» **Document**:
Close but predictable
May 9, 2018
PREVIEW – The Women´s EHF Champions League FINAL4 in Budapest this upcoming weekend has been labeled as the closest one ever in the five-year short history of the tournament.
This may be true, but one favorite may still stand out – not necessarily the team that appears to be strongest on paper.
By Peter Bruun
There are many stories that can be written about the 2018 Women´s FINAL4. One headline could easily read “Good-Bye FINAL4”, as all teams will lose key personnel after the event.
Györ and Rostov-Don will say good-bye to a pair of successful head coaches, while several players will depart from CSM Bucuresti and in Vardar the entire team will be on the move.
Others have chosen to call the 2018 FINAL4 “the most competitive event ever” since its opening round in 2014.
But maybe we do find a favorite after all? Let’s take a look back at the four contenders – what have they shown us during the 2017/18 season and what can we expect to see in Budapest.

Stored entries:
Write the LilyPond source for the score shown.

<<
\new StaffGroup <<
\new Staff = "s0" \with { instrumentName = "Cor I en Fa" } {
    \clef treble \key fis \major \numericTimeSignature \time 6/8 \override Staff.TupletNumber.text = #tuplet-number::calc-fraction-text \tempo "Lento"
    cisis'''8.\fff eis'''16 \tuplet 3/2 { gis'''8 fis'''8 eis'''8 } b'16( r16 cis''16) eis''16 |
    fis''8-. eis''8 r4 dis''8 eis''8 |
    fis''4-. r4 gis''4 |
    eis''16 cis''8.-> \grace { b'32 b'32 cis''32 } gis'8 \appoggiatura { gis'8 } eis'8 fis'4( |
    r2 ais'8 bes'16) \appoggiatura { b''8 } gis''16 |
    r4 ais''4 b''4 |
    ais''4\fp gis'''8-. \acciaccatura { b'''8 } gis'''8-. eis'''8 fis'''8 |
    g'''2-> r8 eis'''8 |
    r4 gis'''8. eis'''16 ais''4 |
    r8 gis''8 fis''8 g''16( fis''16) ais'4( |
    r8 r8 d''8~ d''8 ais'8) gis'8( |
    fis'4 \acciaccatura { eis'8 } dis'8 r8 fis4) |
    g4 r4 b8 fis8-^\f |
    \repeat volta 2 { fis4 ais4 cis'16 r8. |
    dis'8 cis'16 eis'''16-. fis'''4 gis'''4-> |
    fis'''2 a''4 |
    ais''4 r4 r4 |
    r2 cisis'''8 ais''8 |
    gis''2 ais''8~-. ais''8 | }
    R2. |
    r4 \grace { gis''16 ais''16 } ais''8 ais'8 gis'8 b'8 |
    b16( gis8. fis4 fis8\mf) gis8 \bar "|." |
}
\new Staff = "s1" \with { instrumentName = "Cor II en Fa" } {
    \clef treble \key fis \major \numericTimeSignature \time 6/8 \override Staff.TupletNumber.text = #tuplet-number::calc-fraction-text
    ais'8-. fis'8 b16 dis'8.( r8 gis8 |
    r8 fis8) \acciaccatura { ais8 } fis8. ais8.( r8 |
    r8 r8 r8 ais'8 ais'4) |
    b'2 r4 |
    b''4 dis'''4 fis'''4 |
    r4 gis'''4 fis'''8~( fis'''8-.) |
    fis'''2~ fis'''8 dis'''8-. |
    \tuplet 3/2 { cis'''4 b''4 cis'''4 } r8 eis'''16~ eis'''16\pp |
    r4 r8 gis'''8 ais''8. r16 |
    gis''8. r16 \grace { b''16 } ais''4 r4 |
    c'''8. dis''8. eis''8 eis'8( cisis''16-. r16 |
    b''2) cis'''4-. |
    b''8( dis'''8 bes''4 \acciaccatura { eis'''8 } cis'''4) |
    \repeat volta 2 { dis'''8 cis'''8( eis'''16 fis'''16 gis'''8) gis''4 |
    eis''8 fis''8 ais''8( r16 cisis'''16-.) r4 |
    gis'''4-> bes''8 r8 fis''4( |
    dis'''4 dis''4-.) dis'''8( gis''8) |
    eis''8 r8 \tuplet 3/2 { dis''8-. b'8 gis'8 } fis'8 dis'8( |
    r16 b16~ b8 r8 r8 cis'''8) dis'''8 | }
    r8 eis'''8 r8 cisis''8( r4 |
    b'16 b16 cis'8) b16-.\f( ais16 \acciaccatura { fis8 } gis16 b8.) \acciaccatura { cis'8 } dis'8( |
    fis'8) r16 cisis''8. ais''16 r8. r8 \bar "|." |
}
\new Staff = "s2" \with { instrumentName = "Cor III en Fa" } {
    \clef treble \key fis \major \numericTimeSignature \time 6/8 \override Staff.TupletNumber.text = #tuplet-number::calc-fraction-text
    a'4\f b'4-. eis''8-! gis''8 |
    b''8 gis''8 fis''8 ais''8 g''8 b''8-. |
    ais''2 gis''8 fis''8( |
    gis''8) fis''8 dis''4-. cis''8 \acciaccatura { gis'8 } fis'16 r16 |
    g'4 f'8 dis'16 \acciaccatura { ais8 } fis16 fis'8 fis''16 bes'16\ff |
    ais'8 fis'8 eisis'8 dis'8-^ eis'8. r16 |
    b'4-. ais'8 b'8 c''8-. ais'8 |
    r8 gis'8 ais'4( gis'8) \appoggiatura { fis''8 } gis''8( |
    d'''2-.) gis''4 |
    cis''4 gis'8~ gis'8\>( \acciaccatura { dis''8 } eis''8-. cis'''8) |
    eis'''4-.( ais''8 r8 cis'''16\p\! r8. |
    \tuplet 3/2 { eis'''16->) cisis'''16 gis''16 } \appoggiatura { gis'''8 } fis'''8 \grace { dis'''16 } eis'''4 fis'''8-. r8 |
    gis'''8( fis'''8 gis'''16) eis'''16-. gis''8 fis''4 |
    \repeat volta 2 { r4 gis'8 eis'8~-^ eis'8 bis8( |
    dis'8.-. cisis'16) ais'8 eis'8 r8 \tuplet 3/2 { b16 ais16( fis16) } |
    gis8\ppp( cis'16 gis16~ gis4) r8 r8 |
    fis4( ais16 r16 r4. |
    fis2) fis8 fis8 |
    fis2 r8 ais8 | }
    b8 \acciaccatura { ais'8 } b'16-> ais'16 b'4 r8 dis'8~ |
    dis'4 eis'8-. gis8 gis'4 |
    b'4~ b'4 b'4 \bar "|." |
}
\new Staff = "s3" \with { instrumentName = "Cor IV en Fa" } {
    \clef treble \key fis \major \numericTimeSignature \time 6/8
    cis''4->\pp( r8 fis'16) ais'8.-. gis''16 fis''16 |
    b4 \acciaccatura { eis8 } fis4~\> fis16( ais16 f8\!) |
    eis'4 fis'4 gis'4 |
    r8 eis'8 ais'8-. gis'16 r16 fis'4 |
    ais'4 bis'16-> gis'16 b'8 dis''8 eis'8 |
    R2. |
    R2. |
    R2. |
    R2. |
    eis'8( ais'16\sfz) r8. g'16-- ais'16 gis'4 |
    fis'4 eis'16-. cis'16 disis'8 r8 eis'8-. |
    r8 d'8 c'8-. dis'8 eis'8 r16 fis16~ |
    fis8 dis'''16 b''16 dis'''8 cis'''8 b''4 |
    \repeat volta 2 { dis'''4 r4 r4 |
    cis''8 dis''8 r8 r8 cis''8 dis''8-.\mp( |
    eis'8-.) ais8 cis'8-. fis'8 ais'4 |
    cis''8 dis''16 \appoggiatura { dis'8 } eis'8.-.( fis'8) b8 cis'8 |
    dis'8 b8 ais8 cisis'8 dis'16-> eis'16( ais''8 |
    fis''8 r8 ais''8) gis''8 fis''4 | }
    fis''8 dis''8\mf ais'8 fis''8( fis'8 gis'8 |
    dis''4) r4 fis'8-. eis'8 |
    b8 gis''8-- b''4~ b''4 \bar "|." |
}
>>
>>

» **What to do**: Render into French this sentence from the handball preview: "This may be true, but one favorite may still stand out – not necessarily the team that appears to be strongest on paper."

» **Answer to the problem**: C'est peut-être vrai, mais un favori pourrait tout de même se démarquer – pas forcément l'équipe qui paraît la plus forte sur le papier.